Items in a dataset

=-=-=-=-=

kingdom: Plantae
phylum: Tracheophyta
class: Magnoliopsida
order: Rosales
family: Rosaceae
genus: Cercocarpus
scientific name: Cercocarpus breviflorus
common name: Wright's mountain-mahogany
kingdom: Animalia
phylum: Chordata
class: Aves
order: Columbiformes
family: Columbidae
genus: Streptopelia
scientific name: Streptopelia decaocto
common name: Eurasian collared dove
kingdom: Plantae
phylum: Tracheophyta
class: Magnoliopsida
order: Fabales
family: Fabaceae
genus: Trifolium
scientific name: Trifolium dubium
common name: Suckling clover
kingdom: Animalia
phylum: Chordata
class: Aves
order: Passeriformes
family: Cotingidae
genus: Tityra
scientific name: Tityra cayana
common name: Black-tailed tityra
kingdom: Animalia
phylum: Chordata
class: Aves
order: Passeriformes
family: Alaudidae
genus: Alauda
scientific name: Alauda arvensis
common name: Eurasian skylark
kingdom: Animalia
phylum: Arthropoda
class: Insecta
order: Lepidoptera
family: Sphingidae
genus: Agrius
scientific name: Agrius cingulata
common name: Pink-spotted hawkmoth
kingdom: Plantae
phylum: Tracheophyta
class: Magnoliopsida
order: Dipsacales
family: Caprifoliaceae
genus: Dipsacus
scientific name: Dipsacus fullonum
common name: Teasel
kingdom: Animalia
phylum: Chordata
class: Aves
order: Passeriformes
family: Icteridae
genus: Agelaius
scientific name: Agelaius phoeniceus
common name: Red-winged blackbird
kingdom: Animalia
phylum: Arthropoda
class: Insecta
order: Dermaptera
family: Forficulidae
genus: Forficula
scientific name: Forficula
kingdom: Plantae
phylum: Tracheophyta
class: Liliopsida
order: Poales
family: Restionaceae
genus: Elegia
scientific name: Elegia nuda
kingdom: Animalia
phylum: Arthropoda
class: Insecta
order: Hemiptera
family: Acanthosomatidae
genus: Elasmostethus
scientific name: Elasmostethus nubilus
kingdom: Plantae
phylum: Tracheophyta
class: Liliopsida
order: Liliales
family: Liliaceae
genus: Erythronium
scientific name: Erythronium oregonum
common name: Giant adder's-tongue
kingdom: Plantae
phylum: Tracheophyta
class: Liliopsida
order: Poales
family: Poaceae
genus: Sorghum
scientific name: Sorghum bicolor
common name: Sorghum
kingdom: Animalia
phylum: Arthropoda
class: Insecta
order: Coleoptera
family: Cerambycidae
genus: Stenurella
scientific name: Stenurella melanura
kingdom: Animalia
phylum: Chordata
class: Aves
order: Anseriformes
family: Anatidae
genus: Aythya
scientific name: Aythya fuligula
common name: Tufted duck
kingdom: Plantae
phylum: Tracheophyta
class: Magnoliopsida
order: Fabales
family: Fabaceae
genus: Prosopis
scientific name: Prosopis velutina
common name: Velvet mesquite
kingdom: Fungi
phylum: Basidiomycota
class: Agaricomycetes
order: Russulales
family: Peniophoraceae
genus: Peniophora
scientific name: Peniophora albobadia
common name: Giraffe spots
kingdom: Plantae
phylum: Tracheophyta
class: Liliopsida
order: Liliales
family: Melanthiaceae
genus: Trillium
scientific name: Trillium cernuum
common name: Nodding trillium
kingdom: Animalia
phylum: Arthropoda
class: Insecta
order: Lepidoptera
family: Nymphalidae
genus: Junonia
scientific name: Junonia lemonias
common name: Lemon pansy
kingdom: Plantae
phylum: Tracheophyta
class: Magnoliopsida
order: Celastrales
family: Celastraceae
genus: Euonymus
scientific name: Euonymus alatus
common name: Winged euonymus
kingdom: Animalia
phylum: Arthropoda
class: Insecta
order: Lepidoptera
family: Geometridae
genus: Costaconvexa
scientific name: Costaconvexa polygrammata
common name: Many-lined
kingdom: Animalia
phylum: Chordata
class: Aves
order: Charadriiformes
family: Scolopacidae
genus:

=-=-=-=-=

[The exercise] Reproduce each line of these items precisely as it stands.

[Correct response]
kingdom: Plantae
phylum: Tracheophyta
class: Magnoliopsida
order: Rosales
family: Rosaceae
genus: Cercocarpus
scientific name: Cercocarpus breviflorus
common name: Wright's mountain-mahogany
kingdom: Animalia
phylum: Chordata
class: Aves
order: Columbiformes
family: Columbidae
genus: Streptopelia
scientific name: Streptopelia decaocto
common name: Eurasian collared dove
kingdom: Plantae
phylum: Tracheophyta
class: Magnoliopsida
order: Fabales
family: Fabaceae
genus: Trifolium
scientific name: Trifolium dubium
common name: Suckling clover
kingdom: Animalia
phylum: Chordata
class: Aves
order: Passeriformes
family: Cotingidae
genus: Tityra
scientific name: Tityra cayana
common name: Black-tailed tityra
kingdom: Animalia
phylum: Chordata
class: Aves
order: Passeriformes
family: Alaudidae
genus: Alauda
scientific name: Alauda arvensis
common name: Eurasian skylark
kingdom: Animalia
phylum: Arthropoda
class: Insecta
order: Lepidoptera
family: Sphingidae
genus: Agrius
scientific name: Agrius cingulata
common name: Pink-spotted hawkmoth
kingdom: Plantae
phylum: Tracheophyta
class: Magnoliopsida
order: Dipsacales
family: Caprifoliaceae
genus: Dipsacus
scientific name: Dipsacus fullonum
common name: Teasel
kingdom: Animalia
phylum: Chordata
class: Aves
order: Passeriformes
family: Icteridae
genus: Agelaius
scientific name: Agelaius phoeniceus
common name: Red-winged blackbird
kingdom: Animalia
phylum: Arthropoda
class: Insecta
order: Dermaptera
family: Forficulidae
genus: Forficula
scientific name: Forficula
kingdom: Plantae
phylum: Tracheophyta
class: Liliopsida
order: Poales
family: Restionaceae
genus: Elegia
scientific name: Elegia nuda
kingdom: Animalia
phylum: Arthropoda
class: Insecta
order: Hemiptera
family: Acanthosomatidae
genus: Elasmostethus
scientific name: Elasmostethus nubilus
kingdom: Plantae
phylum: Tracheophyta
class: Liliopsida
order: Liliales
family: Liliaceae
genus: Erythronium
scientific name: Erythronium oregonum
common name: Giant adder's-tongue
kingdom: Plantae
phylum: Tracheophyta
class: Liliopsida
order: Poales
family: Poaceae
genus: Sorghum
scientific name: Sorghum bicolor
common name: Sorghum
kingdom: Animalia
phylum: Arthropoda
class: Insecta
order: Coleoptera
family: Cerambycidae
genus: Stenurella
scientific name: Stenurella melanura
kingdom: Animalia
phylum: Chordata
class: Aves
order: Anseriformes
family: Anatidae
genus: Aythya
scientific name: Aythya fuligula
common name: Tufted duck
kingdom: Plantae
phylum: Tracheophyta
class: Magnoliopsida
order: Fabales
family: Fabaceae
genus: Prosopis
scientific name: Prosopis velutina
common name: Velvet mesquite
kingdom: Fungi
phylum: Basidiomycota
class: Agaricomycetes
order: Russulales
family: Peniophoraceae
genus: Peniophora
scientific name: Peniophora albobadia
common name: Giraffe spots
kingdom: Plantae
phylum: Tracheophyta
class: Liliopsida
order: Liliales
family: Melanthiaceae
genus: Trillium
scientific name: Trillium cernuum
common name: Nodding trillium
kingdom: Animalia
phylum: Arthropoda
class: Insecta
order: Lepidoptera
family: Nymphalidae
genus: Junonia
scientific name: Junonia lemonias
common name: Lemon pansy
kingdom: Plantae
phylum: Tracheophyta
class: Magnoliopsida
order: Celastrales
family: Celastraceae
genus: Euonymus
scientific name: Euonymus alatus
common name: Winged euonymus
kingdom: Animalia
phylum: Arthropoda
class: Insecta
order: Lepidoptera
family: Geometridae
genus: Costaconvexa
scientific name: Costaconvexa polygrammata
common name: Many-lined
kingdom: Animalia
phylum: Chordata
class: Aves
order: Charadriiformes
family: Scolopacidae
genus:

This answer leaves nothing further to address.